Si du moindre Penchant elle est pour vous capable...
Oronte
Je renonce à elle.
Je jure de n'y rien prétendre désormais.
Alceste
Je jure de ne plus jamais la voir.
Je jure, hautement, de ne la voir jamais.
Oronte
Madame, parlez librement.
Madame, c'est à vous de parler sans contrainte.
Alceste
Madame, expliquez-vous sans crainte.
Madame, vous pouvez vous expliquer sans crainte.
Oronte
Dites-nous qui vous aimez.
Vous n'avez qu'à nous dire où s'attachent vos vœux.
Alceste
Choisissez entre nous deux.
Vous n'avez qu'à trancher, et choisir de nous deux.
Oronte
Quoi ! Vous hésitez ?
Quoi ! sur un pareil Choix, vous semblez être en peine !
Alceste
Vous êtes indécise ?
Quoi ! votre Âme balance, et paraît incertaine !
Célimène
Cette demande est déplacée ! Vous êtes déraisonnables tous les deux. Je sais qui je préfère, mon cœur n'hésite pas. Le choix est fait depuis longtemps. Mais c'est trop gênant de le dire en face. Ces mots blessants ne devraient pas se dire devant les gens. Un cœur montre assez ses préférences sans qu'on force une rupture brutale. Il y a des façons plus douces de faire comprendre à quelqu'un qu'il n'est pas aimé.
Mon Dieu ! que cette Instance est là, hors de Saison : Et que vous témoignez, tous deux, peu de Raison ! Je sais prendre Parti sur cette Préférence, Et ce n'est pas mon Cœur, maintenant, qui balance : Il n'est point suspendu, sans doute, entre vous deux, Et rien n'est si tôt fait, que le choix de nos vœux.
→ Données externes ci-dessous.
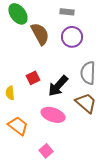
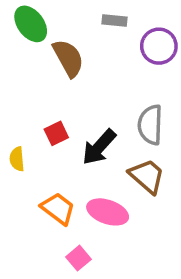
purple circle: (72, 37) -> (159, 46), moved
pink ellipse: (53, 115) -> (108, 212), moved
orange trapezoid: (18, 126) -> (58, 209), moved

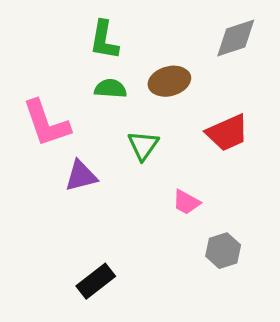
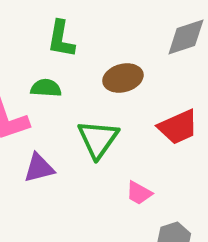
green semicircle: (110, 89) -> (46, 88), moved
green triangle: (143, 145) -> (98, 139), size x1.4

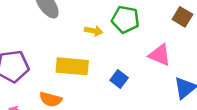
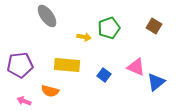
green pentagon: (125, 19) -> (109, 28), turned -30
pink triangle: (160, 55) -> (136, 67), moved

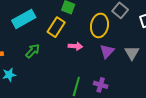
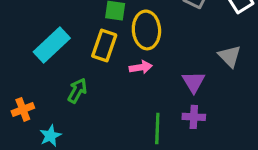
yellow ellipse: (99, 25) -> (146, 30), moved
purple triangle: (107, 51) -> (194, 82), moved

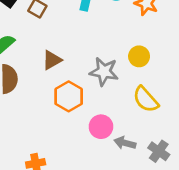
Mais je souffre, à vrai dire, une gêne trop forte, À prononcer en face, un aveu de la sorte : Je trouve que ces Mots, qui sont désobligeants, Ne se doivent point dire en présence des Gens : Qu'un Cœur, de son Penchant, donne assez de lumière, Sans qu'on nous fasse aller, jusqu'à rompre en visière : Et qu'il suffit, enfin, que de plus doux Témoins Instruisent un Amant du malheur de ses Soins.
Oronte
Non, je n'ai pas peur de la vérité. Je la veux.
Non, non, un franc Aveu n'a rien que j'appréhende, J'y consens pour ma part.
Alceste
Moi aussi je l'exige. Je veux une déclaration publique, sans ménagement. Vous voulez toujours plaire à tout le monde. Mais c'est fini les jeux et l'ambiguïté. Expliquez-vous clairement ou votre refus sera ma réponse. Je comprendrai ce silence et j'en tirerai mes conclusions.
Et moi, je le demande ; C'est son éclat, surtout, qu'ici j'ose exiger, Et je ne prétends point vous voir rien ménager. Conserver tout le Monde, est votre grande étude, Mais plus d'amusement, et plus d'incertitude ; Il faut vous expliquer, nettement, là-dessus, Ou bien, pour un Arrêt, je prends votre refus : Je saurai, de ma part, expliquer ce silence, Et me tiendrai pour dit, tout le mal que j'en pense.
Oronte
Merci Monsieur pour cette colère. Je dis exactement comme vous.
Je vous sais fort bon gré, Monsieur, de ce courroux, Et je lui dis, ici, même chose que vous.
Célimène
Vous m'épuisez avec vos caprices ! C'est injuste ce que vous demandez. Je vous ai dit pourquoi je ne peux pas. Éliante arrive, elle sera mon juge.
Que vous me fatiguez avec un tel Caprice ! Ce que vous demandez, a-t-il de la justice : Et ne vous dis-je pas quel Motif me retient ? J'en vais prendre pour Juge, Éliante qui vient.